Work to complete
Give again, character for character, the lines that lie between the first line of the material and the line with "Review note (as", inclusive. Omit pictures.

Input data
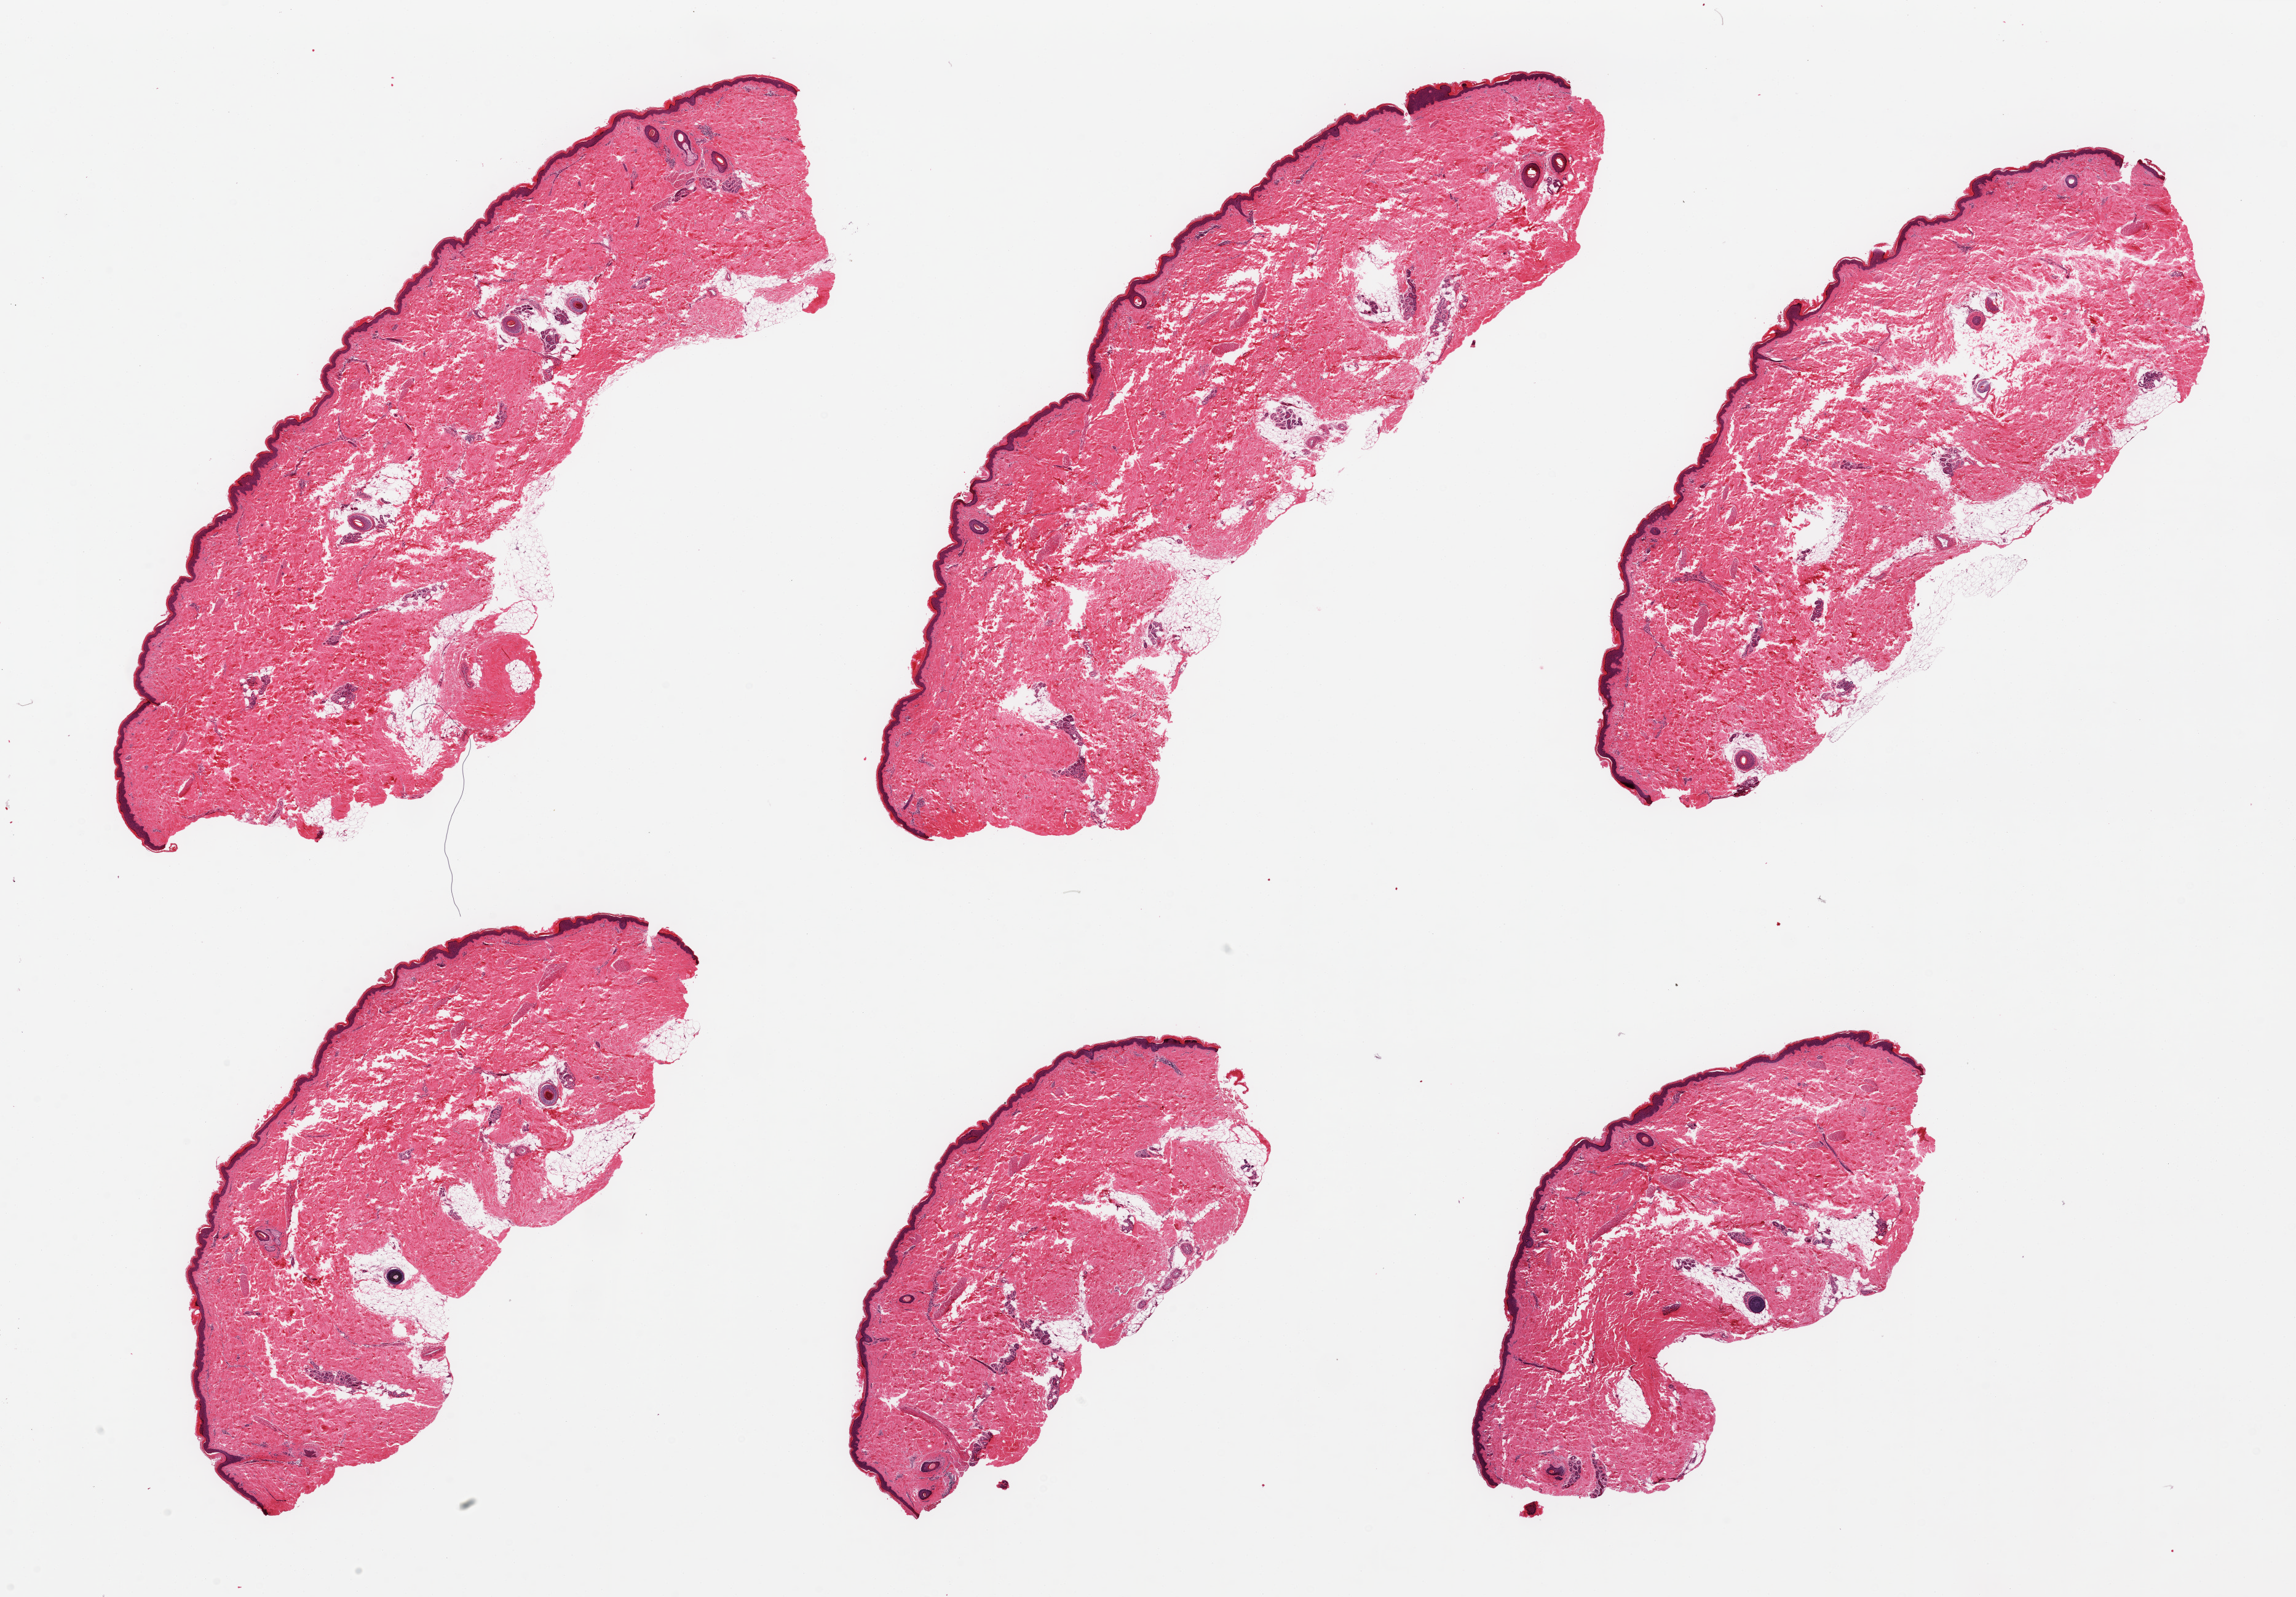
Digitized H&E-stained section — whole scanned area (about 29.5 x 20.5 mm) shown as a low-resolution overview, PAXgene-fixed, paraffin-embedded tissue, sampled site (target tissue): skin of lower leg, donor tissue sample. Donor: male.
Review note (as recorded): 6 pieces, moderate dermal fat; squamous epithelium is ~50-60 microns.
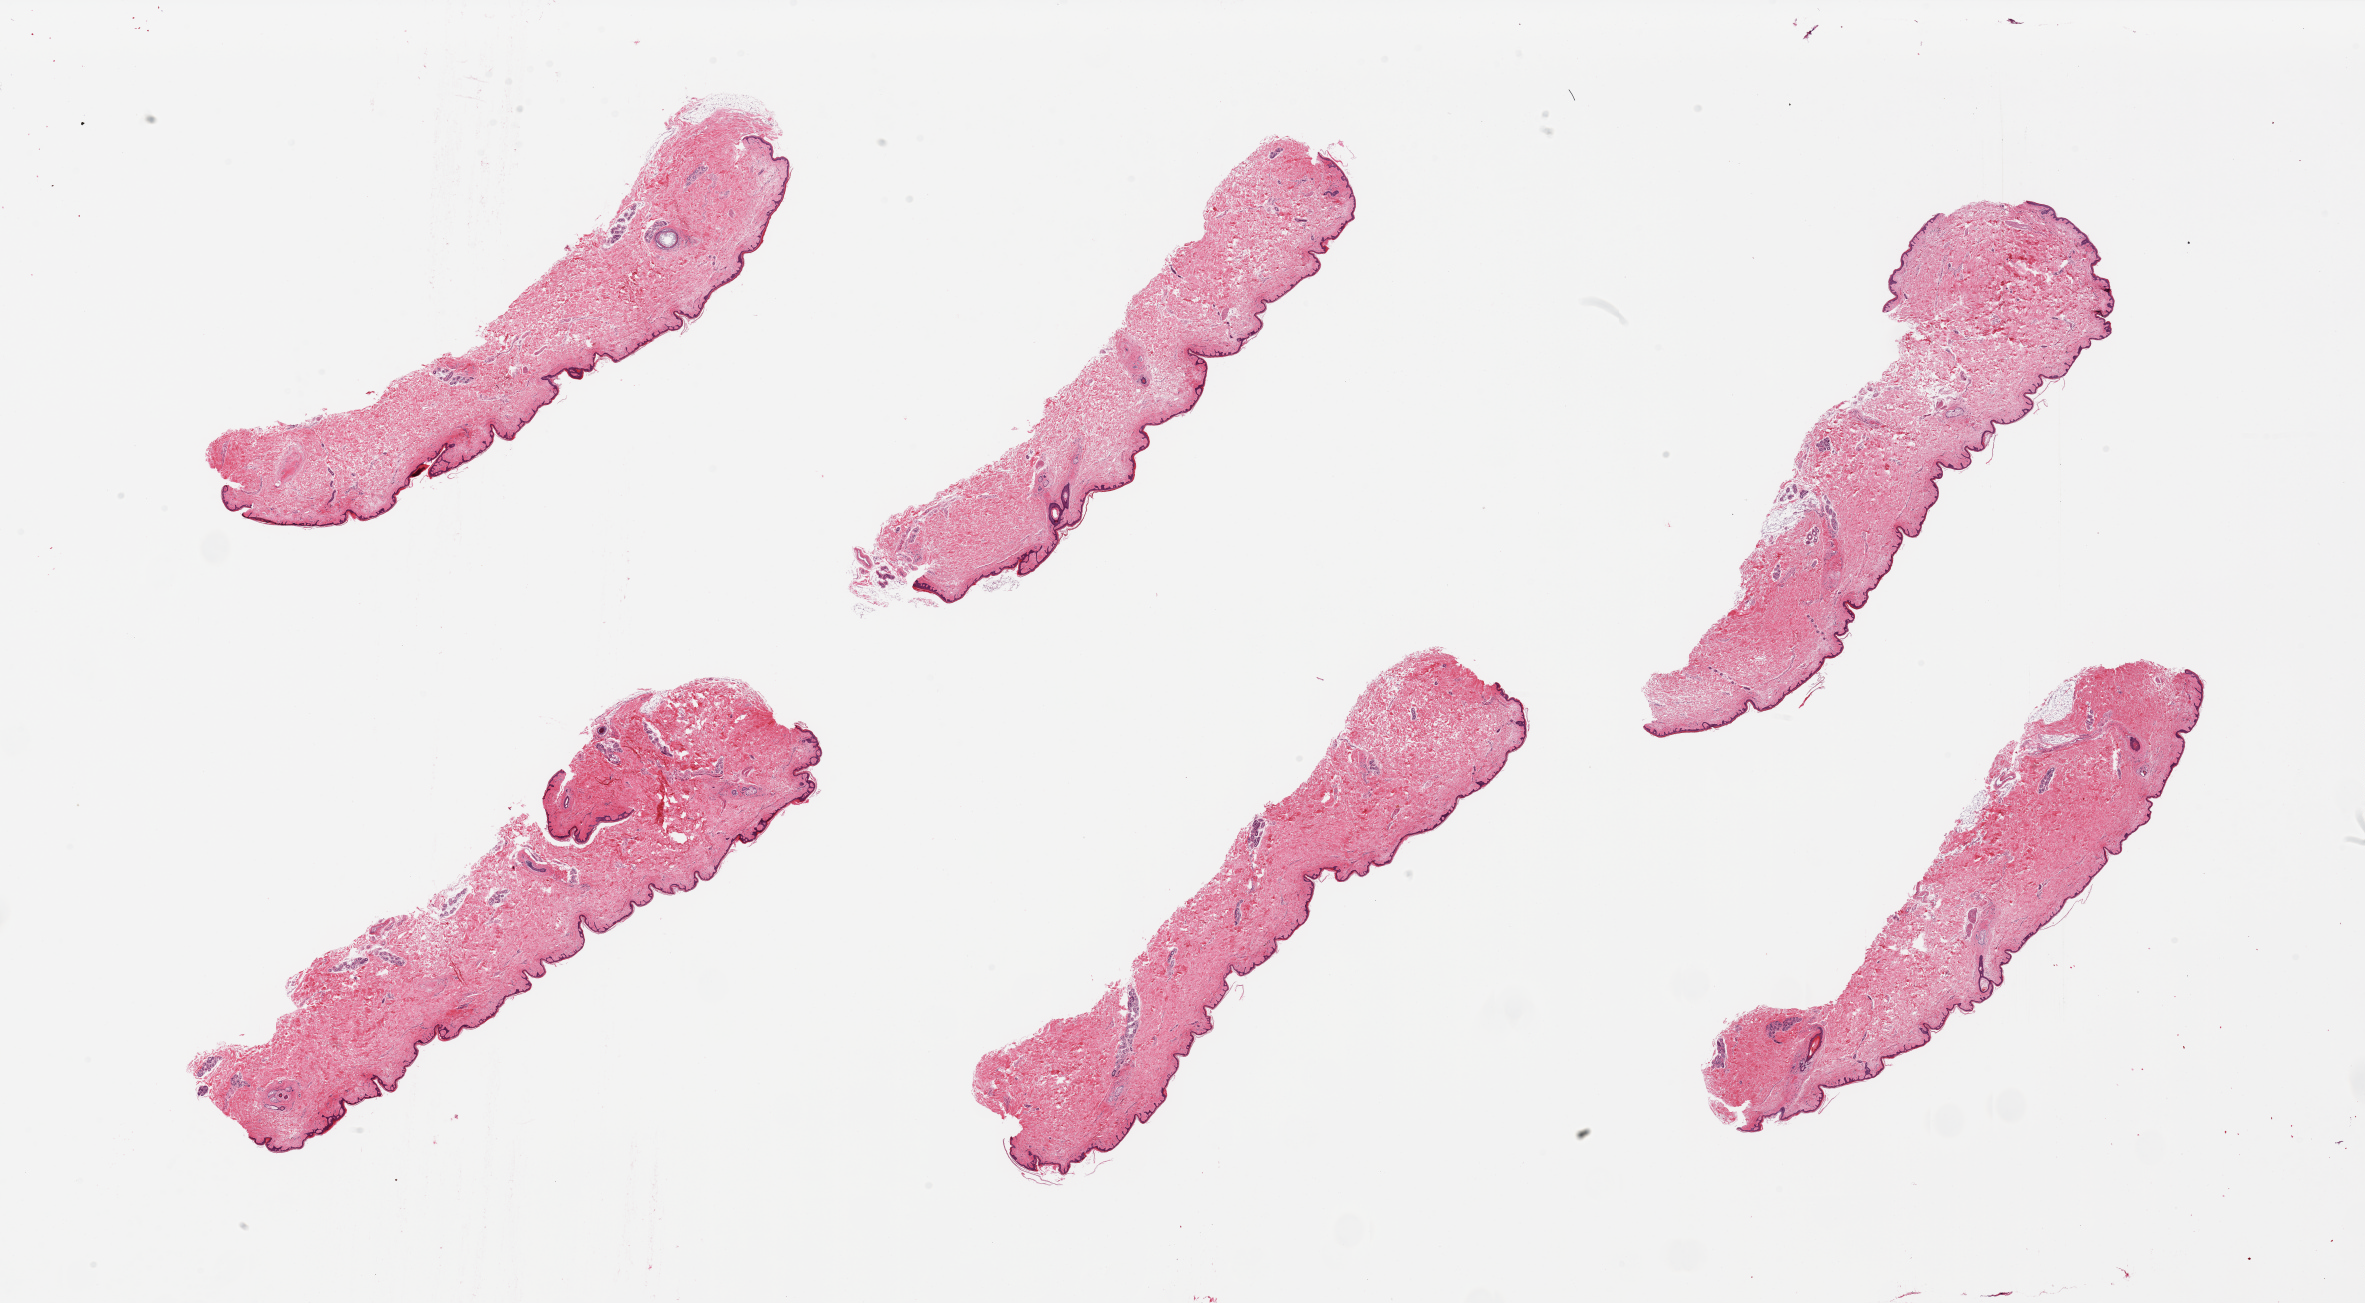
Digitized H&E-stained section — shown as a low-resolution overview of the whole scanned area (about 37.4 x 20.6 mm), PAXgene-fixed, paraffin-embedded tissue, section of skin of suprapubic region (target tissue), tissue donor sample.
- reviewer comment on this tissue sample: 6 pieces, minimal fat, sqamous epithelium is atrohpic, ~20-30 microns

Answer area
Digitized H&E-stained section — whole scanned area (about 29.5 x 20.5 mm) shown as a low-resolution overview, PAXgene-fixed, paraffin-embedded tissue, sampled site (target tissue): skin of lower leg, donor tissue sample. Donor: male.
Review note (as recorded): 6 pieces, moderate dermal fat; squamous epithelium is ~50-60 microns.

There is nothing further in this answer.